How to Deal with Difficult Coworkers

One thing in life that will always be constant is difficult people. Hence, in every office, one will have to deal with difficult coworkers. While difficult people in life can be kept somewhat at bay, you have to work daily with the people at your office. A coworker with whom you may have to collaborate on a project cannot be ignored. However, that does not mean that spending 8 hours a day in the same office with that person is an easy feat.

So, how do you actually deal with a difficult coworker? What are the best strategies for cohabitating with such a person, while still maintaining your cool? And should you even try to coexist with them, or should they be just ignored and left to their own devices?

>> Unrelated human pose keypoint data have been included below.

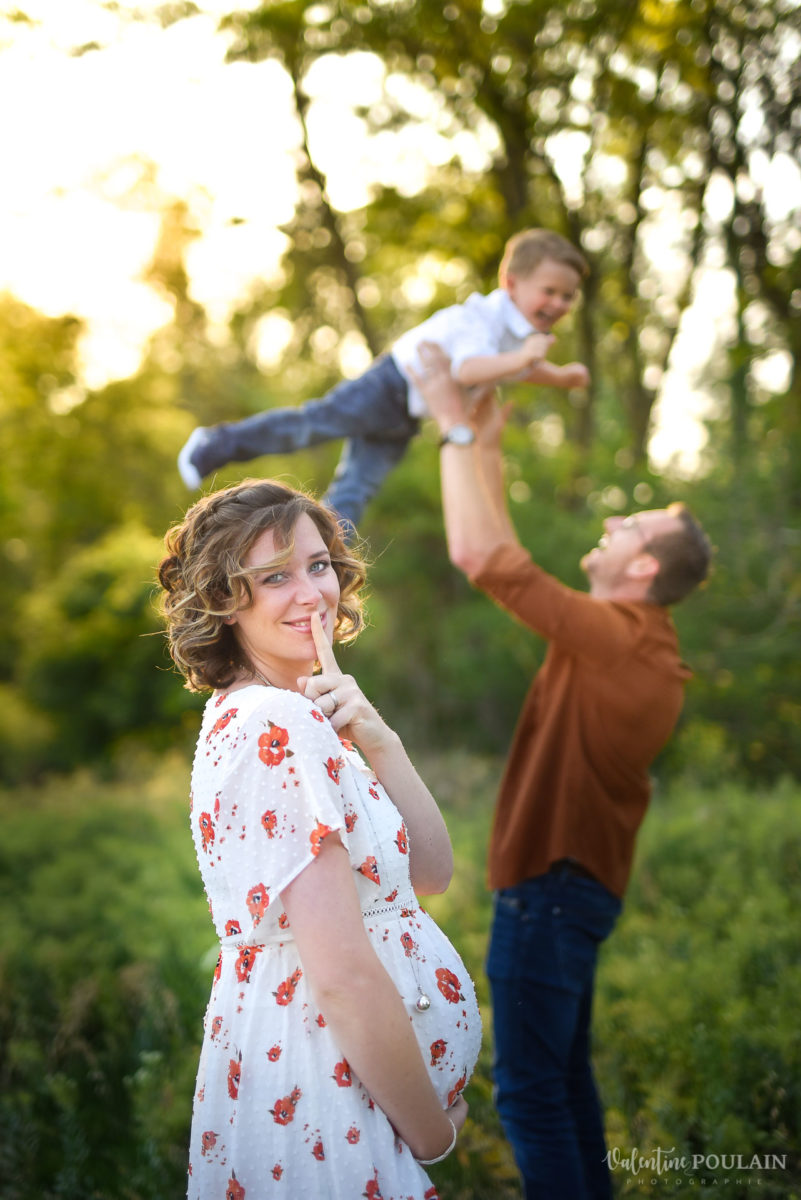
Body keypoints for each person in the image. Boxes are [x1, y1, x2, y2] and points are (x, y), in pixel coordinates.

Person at [413, 344, 711, 1200]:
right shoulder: (634, 641)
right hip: (569, 895)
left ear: (643, 568)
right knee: (563, 1086)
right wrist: (484, 449)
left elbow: (481, 559)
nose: (613, 524)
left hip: (549, 893)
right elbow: (498, 548)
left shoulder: (617, 638)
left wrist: (452, 423)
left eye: (631, 527)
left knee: (530, 1096)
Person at [157, 478, 481, 1200]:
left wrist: (378, 738)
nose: (312, 594)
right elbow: (341, 975)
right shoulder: (277, 724)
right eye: (275, 577)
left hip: (337, 1082)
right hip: (327, 1090)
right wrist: (432, 1134)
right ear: (223, 600)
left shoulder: (285, 716)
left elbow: (428, 873)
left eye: (319, 565)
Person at [177, 229, 589, 531]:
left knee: (358, 488)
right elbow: (468, 370)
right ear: (512, 283)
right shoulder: (480, 318)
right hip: (388, 386)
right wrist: (526, 357)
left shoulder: (518, 337)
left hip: (405, 415)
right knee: (309, 426)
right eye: (550, 291)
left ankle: (327, 558)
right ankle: (215, 444)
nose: (558, 303)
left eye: (568, 296)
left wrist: (560, 376)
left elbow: (515, 367)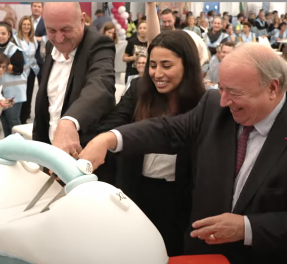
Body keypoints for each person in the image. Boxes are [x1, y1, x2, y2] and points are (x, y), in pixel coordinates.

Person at [80, 42, 287, 264]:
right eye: (222, 88)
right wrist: (109, 139)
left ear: (272, 89)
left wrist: (247, 228)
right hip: (202, 253)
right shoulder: (214, 105)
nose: (225, 101)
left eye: (234, 92)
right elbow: (166, 131)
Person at [84, 30, 205, 256]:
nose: (157, 73)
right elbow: (111, 125)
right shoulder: (140, 90)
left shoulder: (202, 102)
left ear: (187, 65)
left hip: (179, 199)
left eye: (166, 66)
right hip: (133, 191)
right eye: (152, 65)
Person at [33, 2, 115, 156]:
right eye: (51, 30)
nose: (59, 38)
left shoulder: (99, 44)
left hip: (85, 156)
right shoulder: (52, 46)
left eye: (66, 29)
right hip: (50, 153)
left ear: (82, 19)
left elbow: (101, 86)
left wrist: (70, 121)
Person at [0, 22, 26, 137]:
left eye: (3, 33)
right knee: (3, 121)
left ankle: (20, 147)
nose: (0, 36)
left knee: (13, 121)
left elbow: (19, 69)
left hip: (14, 92)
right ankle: (8, 147)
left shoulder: (16, 50)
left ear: (9, 34)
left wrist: (0, 66)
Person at [14, 16, 40, 124]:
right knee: (20, 94)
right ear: (20, 26)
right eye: (24, 24)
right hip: (20, 71)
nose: (26, 26)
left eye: (28, 25)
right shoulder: (16, 39)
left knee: (29, 93)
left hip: (31, 70)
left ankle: (25, 116)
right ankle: (19, 117)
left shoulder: (34, 40)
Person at [31, 2, 46, 87]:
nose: (36, 8)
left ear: (42, 9)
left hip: (41, 58)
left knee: (42, 86)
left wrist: (36, 38)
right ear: (31, 7)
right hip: (27, 60)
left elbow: (49, 38)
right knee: (27, 88)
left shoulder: (46, 22)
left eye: (39, 7)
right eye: (34, 6)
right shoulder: (26, 21)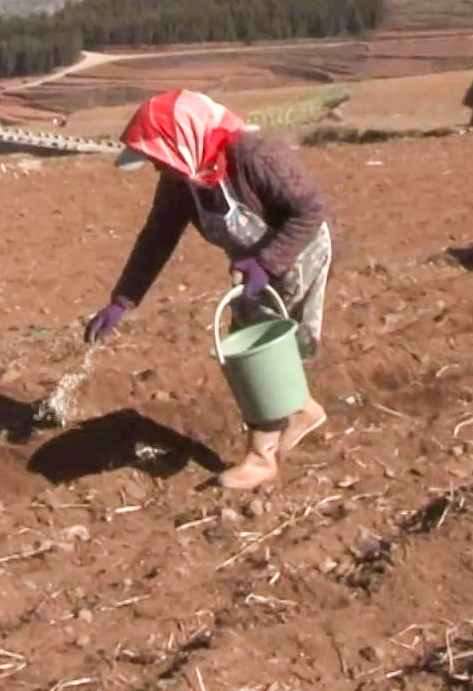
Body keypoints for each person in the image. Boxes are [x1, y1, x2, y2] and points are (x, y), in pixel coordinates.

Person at [83, 90, 332, 489]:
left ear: (181, 141)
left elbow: (310, 209)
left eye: (155, 157)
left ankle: (261, 459)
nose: (154, 168)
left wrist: (267, 262)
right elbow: (156, 238)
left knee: (255, 350)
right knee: (262, 344)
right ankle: (301, 410)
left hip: (297, 252)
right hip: (253, 266)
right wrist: (122, 301)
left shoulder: (254, 155)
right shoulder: (181, 180)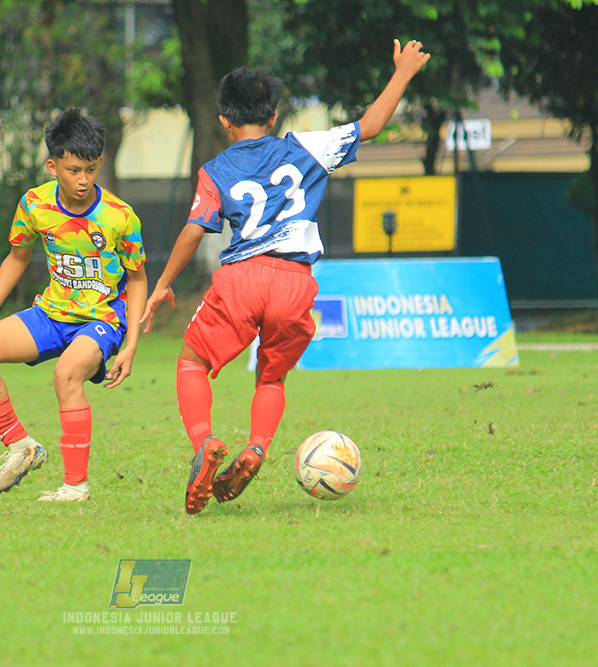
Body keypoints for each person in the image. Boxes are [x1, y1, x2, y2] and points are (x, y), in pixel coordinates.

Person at [141, 40, 431, 515]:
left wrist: (163, 284)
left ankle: (204, 443)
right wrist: (401, 73)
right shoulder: (308, 147)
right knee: (271, 376)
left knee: (192, 363)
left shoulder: (215, 170)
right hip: (295, 281)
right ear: (273, 117)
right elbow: (373, 125)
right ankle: (256, 447)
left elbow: (195, 230)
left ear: (224, 121)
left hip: (242, 278)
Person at [0, 107, 147, 502]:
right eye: (74, 170)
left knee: (66, 375)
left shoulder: (120, 217)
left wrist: (130, 345)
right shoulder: (34, 205)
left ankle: (75, 487)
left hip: (102, 319)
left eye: (92, 169)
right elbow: (16, 259)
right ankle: (22, 447)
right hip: (50, 313)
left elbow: (138, 279)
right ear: (52, 166)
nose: (84, 180)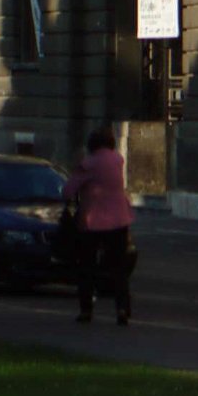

First and foremost, you have to realize that a situation such as this cannot be left unaddressed. You have to deal with the situation, mainly because these situations can create strained relationships and increase stress. Effectively handling the situation can not only help improve relations with the coworker, but will also show the boss that you are able to handle difficult situations.

The most important thing when facing a situation with a difficult coworker is to stay calm. If you get angry, then the situation can be blown out of proportion, and it will officially be your fault. Not to mention, you can actually be the one who gets stuck with the reputation of being difficult.

Next, analyze the situation. Why is the other person being difficult? Is it just his nature, or does he actually have a legitimate reason? Could it be possible that he was just having a bad day or facing personal problems? Entertain the idea that perhaps it wasn’t his fault, but yours. Perhaps you said something you didn’t mean to, or perhaps your words were construed in a manner that you didn’t mean.

If you can’t look at the situation objectively, try asking a trusted friend or colleague in the office, preferably one who witnessed the scene. If no one witnessed the scene, then try to objectively define the scene to that friend or colleague, and stick to the facts. Then consider their opinion; they may have insight into that matter that you might be missing as you are too close to the situation.

Ask the friend or colleague about advice on how to handle the situation; if it is your fault, then try apologizing and clarifying what you actually meant. If in fact, it is not your fault, then try talking to the coworker and explaining what you didn’t like about the situation. It could be that he genuinely does not realize what he did wrong.  

However, if he is aware of the impact that he had on you, he will try to deny it or try to explain it. Or in the worst case scenario, he may not even try to deny or explain the behavior, which means that he is being difficult on purpose. In this case, decide if you want to let it go and ignore him, or confront him about it.

Letting it go and ignoring him can be an effective strategy at times. Some people are difficult because they want to get a rise out of somebody. If they feel that they aren’t getting it from you, then they may move on. However, other people act difficult because they feel powerful, like they are the one dictating the terms. In this scenario, it is best to confront him, and publicly if possible. Remember, you do not want to create a scene; you just want to call him out on his behavior, so that he knows that you aren’t a pushover. Still, this task can be quite daunting.

In a public setting, try to deal with him with gentle humor or with sarcasm. Try to humorously call attention to his difficult behavior with others and to the impact that it has on others, such as an exaggerated physical gesture indicating that he hurts the others with his behavior. If the coworker feels that he may be becoming the butt of your jokes due to his difficult behavior, he may let off, rather than risk becoming the office jester.

However, if none of these techniques work, your only option may be to get management involved. Consider talking to your boss, manager, or HR department about his behavior. Indicate the impact that his behavior is having on the other employees, as well as the steps that you have already taken to address the matter. This will show that this is a serious matter and that you are not making this complaint lightly. If possible, get the other employees to speak up about the behavior as well. This will indicate to the boss that the impact of the issue is wider and deeper than just one person.

If this still does not work, then you have only a few other options left. You can go back to ignoring him and try to limit his access to you. Choose different projects that him or work with different clients, so that you need not have to deal with him and his behavior on a daily basis. Another is to transfer to a different job within the company, or to leave the company all together. While, this is not you fault, and you shouldn’t have to leave a good position because of somebody else, take into consideration the time and energy that you put in dealing with this guy daily. That time and energy will be better utilized at a new position, which may even help you to move further up the corporate ladder. So, indirectly that coworker would have helped you further your career by being difficult.